Category Archives: Educational Articles

Is Your Pennsylvania Trauma Facility Being Short-Changed by Workers’ Compensation Insurers?

Is Your Pennsylvania Trauma Facility Being Short-Changed by Workers’ Compensation Insurers?

By Sean P. Audley


If you are a Pennsylvania Certified Trauma facility, you are invariably familiar with the significant difference in reimbursement for non-trauma workers’ compensation cases versus trauma cases. The Pennsylvania State Workers’ Compensation fee schedule carves out an exemption for treatment provided to seriously injured workers at hospitals with certified level I or II Trauma Centers or American Burn Association certified Burn Units. The workers’ compensation exemption states that in such matters hospitals are to be paid its “usual and customary charge”. For more than 22 years, this meant that the hospital was paid its full billed charges. That may be changing and it is important for trauma and burn unit hospitals to be prepared to react to the changing rules regarding such payments.

In 2015, one of Pennsylvania’s largest providers of workers’ compensation coverage began to pay trauma claims at less than the provider’s billed charges. Using a Bureau of Workers’ Compensation (BWC) “Statement of Policy” on a wholly unrelated matter, they determined that trauma and burn claims should only be paid in accordance with a usual and customary fee schedule put out by Fair Health, a New York based non-profit that studies medical payments. Where applied, this database has resulted in payments on trauma and burn claims being reduced by 25 to 33 %.

Supplied information >>
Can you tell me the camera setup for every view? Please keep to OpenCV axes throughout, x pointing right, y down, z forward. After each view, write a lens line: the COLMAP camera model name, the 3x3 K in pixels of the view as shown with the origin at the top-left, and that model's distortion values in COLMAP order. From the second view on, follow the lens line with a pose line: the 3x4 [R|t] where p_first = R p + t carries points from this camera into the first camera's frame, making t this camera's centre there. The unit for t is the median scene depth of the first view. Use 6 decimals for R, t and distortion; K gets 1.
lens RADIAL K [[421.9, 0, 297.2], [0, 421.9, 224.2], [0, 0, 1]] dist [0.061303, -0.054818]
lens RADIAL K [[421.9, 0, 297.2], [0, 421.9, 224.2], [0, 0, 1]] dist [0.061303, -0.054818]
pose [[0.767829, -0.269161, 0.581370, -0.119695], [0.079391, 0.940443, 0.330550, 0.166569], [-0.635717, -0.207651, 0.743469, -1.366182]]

Tasks to complete >>
A. In the trauma reimbursement article, by how much have payments on trauma and burn claims dropped where the Fair Health database is used?
B. Carry the trauma reimbursement article forward from its last sentence.
The material comes from a different source than the article.

Responses to the tasks >>
A. By 25 to 33 %.

B.
Several cases challenging this made it to the Commonwealth Court in 2016. In the initial decisions, involving challenges brought by Geisinger Medical Center, the Court questioned the use of the Fair Health Database but affirmed the reduced payment.

Most recently, however, in a case handled by Audley Law Offices we challenged the application of the Fair Health Database. Within case Allegheny General Hospital v. The Bureau of Workers Compensation, 143 A.2d 449 (2016) the Court held that a proper challenge had been raised to the use of the database to reduce a payment by nearly a third and stated that it was improper for the Hearing Officer to have relied on it. The decision upholding the reduced payment was reversed and the matter remanded to the Fee Review Hearing Officer.

The Court did not, however, hold that providers were to continue to be paid their billed charges. The court held that payment on such claims had to be the ‘”charge most often made by providers of similar training, experience and licensure for a specific treatment, accommodation, product or service in the geographic area where the treatment, accommodation, product or service is provided.” Because the Fair Health Database was not limited to trauma or burn units in the geographic area of Audley Law Offices’ client, using it was an error. Based upon this case, your facility should continue to expect no less 100% of billed charges.

How Does the Case Impact Your Facility

As a result of Allegheny General  Hospital v. The Bureau of Workers Compensation, 143 A.2d 449, whether you have noticed a reduction in payment to your facility or not, you should ask yourself the following questions:

  1. Is my facility filing timely Applications for Fee Review on underpaid trauma and burn unit claims? 
    Once you receive an explanation of benefits reporting and payment other than the full billed charges, or if 60 days have passed since the claim was submitted and no payment has been made, your facility should immediately file an Application for Fee Review.  The Medical Fee Review Division of the Bureau has not been using any database to reduce payments and are likely to direct full payment of claims that meet the trauma or burn criteria.

  2. Does my facility flag trauma and burn cases so that Applications for Fee Review can be filed properly and timely?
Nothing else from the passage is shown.